_Extracted records_
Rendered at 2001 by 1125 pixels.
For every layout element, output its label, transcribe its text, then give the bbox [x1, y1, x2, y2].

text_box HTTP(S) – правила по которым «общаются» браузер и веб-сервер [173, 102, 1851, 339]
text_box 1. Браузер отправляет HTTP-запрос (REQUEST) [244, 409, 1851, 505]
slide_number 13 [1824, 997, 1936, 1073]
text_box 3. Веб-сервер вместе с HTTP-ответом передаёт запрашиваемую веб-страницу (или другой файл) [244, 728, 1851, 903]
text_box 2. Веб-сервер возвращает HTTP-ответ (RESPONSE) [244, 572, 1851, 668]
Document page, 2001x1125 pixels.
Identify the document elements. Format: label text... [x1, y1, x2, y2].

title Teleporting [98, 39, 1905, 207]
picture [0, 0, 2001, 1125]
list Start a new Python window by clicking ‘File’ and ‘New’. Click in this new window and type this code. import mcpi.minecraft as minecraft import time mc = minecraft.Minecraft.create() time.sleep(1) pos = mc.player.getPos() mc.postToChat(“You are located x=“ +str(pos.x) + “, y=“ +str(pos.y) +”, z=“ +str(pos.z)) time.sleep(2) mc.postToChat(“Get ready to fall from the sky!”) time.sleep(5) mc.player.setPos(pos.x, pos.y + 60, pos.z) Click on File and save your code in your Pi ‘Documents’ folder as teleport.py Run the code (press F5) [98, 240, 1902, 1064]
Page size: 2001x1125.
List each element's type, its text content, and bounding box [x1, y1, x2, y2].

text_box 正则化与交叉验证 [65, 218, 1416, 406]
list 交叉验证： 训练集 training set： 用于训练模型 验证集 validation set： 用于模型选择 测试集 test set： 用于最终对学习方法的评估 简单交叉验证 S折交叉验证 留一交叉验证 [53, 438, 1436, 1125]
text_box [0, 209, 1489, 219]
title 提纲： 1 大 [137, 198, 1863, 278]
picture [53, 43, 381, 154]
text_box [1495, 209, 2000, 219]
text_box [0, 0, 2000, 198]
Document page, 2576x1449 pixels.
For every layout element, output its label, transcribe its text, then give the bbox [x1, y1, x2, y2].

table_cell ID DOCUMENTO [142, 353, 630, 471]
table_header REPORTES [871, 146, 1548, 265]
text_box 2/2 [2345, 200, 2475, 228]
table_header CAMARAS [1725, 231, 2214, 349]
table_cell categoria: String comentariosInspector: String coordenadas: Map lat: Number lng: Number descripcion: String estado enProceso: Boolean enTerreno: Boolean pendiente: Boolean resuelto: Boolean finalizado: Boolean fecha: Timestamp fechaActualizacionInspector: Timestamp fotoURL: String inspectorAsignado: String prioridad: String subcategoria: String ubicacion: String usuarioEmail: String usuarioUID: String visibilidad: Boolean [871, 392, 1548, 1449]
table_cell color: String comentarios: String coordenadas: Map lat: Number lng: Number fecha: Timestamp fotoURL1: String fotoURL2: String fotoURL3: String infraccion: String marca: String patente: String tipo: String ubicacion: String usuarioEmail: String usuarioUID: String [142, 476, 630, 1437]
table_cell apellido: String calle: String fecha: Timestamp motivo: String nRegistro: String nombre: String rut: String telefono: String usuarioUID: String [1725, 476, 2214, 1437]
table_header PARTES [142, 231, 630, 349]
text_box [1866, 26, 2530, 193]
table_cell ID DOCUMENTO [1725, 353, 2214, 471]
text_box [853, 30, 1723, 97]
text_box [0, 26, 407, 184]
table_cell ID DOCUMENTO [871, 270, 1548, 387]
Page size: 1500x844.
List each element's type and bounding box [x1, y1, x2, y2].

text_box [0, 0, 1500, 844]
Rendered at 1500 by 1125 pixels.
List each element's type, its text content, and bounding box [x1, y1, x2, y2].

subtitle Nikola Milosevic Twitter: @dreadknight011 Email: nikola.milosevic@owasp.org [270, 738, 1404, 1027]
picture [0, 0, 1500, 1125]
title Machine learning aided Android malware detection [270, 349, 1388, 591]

_What you will do_
Find the word "size" in the entries and show each line where it is found.

_Response for this exercise_
Page size: 2001x1125.
Page size: 1500x844.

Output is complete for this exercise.